I am having some difficulty in passing a database connection object or the cursor object using pool.map in the Python multiprocesing package. Basically, I want to create a pool of workers each with its own state and a db connection, so that they can execute queries in parallel.
I have tried these approaches, but I am getting a picklingerror in python with them -
Use Initializer to set up multiprocess pool
The second link is exactly what I need to do, meaning I'd like each process to open a database connection when it starts, then use that connection to process the data/args that are passed in.
Here is my code.
import multiprocessing as mp
def process_data((id,db)):
print 'in processdata'
cursor = db.cursor()
query = ....
#cursor.execute(query)
#....
.....
.....
return row
`if __name__ == '__main__':
db = getConnection()
cursor = db.cursor()
print 'Initialised db connection and cursor'
inputs = [1,2,3,4,5]
pool = mp.Pool(processes=2)
result_list = pool.map(process_data,zip(inputs,repeat(db)))
#print result_list
pool.close()
pool.join()
`
This results in the following error -
`Exception in thread Thread-1:
Traceback (most recent call last):
File "/usr/lib/python2.6/threading.py", line 532, in __bootstrap_inner
self.run()
File "/usr/lib/python2.6/threading.py", line 484, in run
self.__target(*self.__args, **self.__kwargs)

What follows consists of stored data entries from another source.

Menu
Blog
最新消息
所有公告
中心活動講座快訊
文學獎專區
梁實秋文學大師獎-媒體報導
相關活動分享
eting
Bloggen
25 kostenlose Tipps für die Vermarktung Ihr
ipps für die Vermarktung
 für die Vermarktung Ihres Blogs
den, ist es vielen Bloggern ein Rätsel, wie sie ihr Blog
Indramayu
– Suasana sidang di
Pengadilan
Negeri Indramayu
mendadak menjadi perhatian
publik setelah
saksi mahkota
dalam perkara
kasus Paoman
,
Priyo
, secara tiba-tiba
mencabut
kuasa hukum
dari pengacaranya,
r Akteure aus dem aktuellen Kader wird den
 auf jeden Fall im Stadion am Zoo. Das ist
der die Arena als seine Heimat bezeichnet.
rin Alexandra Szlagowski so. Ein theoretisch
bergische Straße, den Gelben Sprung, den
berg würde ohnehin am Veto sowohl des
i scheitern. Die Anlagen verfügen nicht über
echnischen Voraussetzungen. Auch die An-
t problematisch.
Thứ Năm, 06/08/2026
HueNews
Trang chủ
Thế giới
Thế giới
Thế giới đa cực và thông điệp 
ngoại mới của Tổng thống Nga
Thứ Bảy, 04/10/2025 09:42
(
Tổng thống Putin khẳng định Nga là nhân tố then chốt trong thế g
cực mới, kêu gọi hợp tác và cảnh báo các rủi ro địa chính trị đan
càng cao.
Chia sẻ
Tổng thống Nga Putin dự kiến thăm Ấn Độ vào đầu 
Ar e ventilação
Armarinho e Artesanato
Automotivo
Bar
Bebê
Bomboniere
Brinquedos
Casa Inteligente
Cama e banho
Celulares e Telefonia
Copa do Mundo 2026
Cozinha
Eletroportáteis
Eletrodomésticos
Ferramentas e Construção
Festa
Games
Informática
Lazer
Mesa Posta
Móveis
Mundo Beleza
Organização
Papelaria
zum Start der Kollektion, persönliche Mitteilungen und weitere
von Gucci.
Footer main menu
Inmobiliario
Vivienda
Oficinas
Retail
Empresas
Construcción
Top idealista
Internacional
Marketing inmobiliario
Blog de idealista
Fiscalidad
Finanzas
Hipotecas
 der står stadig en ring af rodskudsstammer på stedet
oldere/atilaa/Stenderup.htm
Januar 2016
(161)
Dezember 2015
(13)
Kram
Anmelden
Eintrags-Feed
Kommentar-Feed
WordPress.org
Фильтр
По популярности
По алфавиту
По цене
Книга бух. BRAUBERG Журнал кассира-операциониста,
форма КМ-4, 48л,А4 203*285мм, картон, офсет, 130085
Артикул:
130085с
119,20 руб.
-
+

File "/usr/lib/python2.6/multiprocessing/pool.py", line 225, in _handle_tasks
put(task)
PicklingError: Can't pickle <type 'module'>: attribute lookup __builtin__.module failed`
I guess the db or the cursor object is not picklable according to python, because if I replace repeat(db), to repeat(x) where x is an int or string , it works. I have tried using the initializer function and it seems to work, initially but weird things happen when I execute queries, many return nothing for an id, when there is data present.
What would be the best way to achieve this? I am using python 2.6.6 on a linux machine.